§ EXERCISE DESCRIPTION
One number is the whole answer: how many lines of the material hold "pqrs".

§ SUPPLIED RECORDS
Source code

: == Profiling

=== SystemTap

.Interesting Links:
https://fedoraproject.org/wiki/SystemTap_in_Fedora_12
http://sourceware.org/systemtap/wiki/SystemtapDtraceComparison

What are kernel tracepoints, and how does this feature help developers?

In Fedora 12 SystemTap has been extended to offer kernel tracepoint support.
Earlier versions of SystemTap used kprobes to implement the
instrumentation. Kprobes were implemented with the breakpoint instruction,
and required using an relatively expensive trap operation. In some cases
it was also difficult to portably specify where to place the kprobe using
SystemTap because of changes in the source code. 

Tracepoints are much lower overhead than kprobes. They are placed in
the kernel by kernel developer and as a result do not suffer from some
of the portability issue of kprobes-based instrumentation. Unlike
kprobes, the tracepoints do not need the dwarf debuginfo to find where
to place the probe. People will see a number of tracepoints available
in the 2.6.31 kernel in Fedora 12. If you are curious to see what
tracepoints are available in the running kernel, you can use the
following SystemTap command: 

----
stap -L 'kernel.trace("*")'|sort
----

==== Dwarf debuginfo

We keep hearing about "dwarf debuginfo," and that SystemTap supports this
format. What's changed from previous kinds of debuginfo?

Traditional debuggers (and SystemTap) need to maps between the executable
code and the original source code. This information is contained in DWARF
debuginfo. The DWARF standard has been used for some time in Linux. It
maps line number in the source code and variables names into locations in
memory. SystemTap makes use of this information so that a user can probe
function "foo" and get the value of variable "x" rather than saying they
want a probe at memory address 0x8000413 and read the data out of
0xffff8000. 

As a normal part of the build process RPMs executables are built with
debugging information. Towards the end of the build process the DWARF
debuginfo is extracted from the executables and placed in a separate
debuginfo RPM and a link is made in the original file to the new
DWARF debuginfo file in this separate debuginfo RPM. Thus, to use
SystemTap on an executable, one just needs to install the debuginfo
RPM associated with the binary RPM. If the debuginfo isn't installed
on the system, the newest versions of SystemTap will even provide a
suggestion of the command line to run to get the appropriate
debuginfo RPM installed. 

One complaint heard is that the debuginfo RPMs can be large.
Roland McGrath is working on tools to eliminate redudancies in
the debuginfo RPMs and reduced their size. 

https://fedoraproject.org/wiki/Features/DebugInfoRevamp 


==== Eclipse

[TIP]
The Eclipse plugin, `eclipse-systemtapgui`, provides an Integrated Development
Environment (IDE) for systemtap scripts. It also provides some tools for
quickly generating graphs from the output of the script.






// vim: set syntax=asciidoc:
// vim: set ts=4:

...

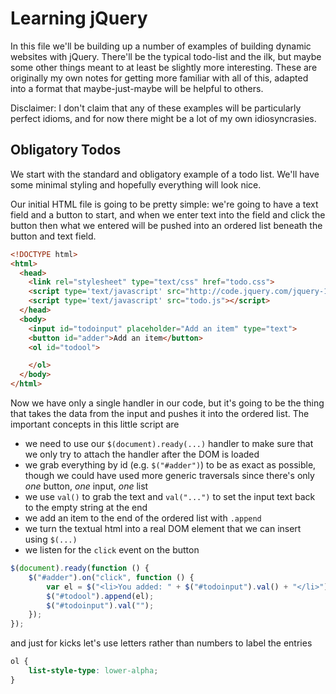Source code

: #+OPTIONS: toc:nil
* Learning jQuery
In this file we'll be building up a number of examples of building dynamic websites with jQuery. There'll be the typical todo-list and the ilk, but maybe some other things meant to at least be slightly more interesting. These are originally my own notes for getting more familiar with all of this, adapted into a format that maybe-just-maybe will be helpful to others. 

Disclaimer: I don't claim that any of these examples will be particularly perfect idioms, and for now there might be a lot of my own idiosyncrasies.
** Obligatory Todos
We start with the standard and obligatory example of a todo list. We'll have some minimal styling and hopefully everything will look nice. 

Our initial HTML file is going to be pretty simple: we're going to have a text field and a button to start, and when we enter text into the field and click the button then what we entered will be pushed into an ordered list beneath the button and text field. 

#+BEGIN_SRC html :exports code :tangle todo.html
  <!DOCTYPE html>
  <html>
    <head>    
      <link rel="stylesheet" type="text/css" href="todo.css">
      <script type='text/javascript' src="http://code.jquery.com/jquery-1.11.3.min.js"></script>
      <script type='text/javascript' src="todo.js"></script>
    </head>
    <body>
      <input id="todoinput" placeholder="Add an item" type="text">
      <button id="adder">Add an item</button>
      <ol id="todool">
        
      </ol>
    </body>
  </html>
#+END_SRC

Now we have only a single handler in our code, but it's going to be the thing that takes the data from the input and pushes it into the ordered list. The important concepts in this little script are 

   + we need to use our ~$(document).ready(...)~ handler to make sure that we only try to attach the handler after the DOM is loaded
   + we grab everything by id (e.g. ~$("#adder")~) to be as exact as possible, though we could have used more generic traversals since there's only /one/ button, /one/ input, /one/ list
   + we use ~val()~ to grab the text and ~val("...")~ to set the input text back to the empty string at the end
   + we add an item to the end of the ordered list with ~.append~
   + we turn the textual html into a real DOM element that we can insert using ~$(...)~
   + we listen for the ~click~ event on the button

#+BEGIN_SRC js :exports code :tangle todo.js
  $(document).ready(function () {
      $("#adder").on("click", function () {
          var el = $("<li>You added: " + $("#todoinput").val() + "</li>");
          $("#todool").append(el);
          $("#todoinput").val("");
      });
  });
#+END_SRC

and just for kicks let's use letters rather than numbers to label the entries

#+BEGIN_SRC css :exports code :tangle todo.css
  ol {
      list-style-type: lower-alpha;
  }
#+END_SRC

* * *

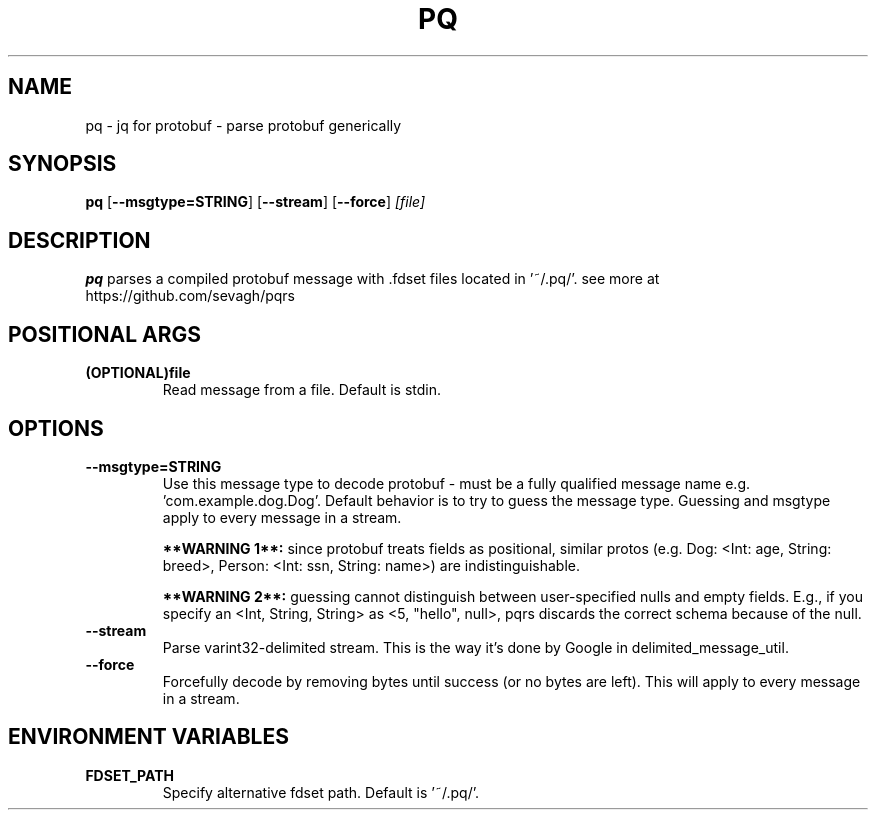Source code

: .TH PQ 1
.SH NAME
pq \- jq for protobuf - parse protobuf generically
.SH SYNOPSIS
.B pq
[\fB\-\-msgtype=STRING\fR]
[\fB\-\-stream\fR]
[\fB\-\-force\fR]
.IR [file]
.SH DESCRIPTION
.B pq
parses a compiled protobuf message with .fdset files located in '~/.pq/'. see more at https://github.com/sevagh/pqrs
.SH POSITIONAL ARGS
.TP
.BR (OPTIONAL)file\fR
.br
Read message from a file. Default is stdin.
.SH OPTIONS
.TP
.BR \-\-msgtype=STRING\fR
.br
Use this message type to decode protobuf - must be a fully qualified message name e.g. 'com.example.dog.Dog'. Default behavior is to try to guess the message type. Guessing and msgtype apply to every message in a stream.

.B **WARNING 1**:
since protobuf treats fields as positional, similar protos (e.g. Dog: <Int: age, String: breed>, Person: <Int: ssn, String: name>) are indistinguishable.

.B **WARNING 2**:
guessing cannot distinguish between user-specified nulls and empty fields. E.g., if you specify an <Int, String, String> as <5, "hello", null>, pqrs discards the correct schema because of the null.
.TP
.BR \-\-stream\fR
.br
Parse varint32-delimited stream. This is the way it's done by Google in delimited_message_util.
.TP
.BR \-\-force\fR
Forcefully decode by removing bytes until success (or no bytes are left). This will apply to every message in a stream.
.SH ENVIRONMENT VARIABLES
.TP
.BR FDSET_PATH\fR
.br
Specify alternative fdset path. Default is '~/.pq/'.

§ ANSWER
2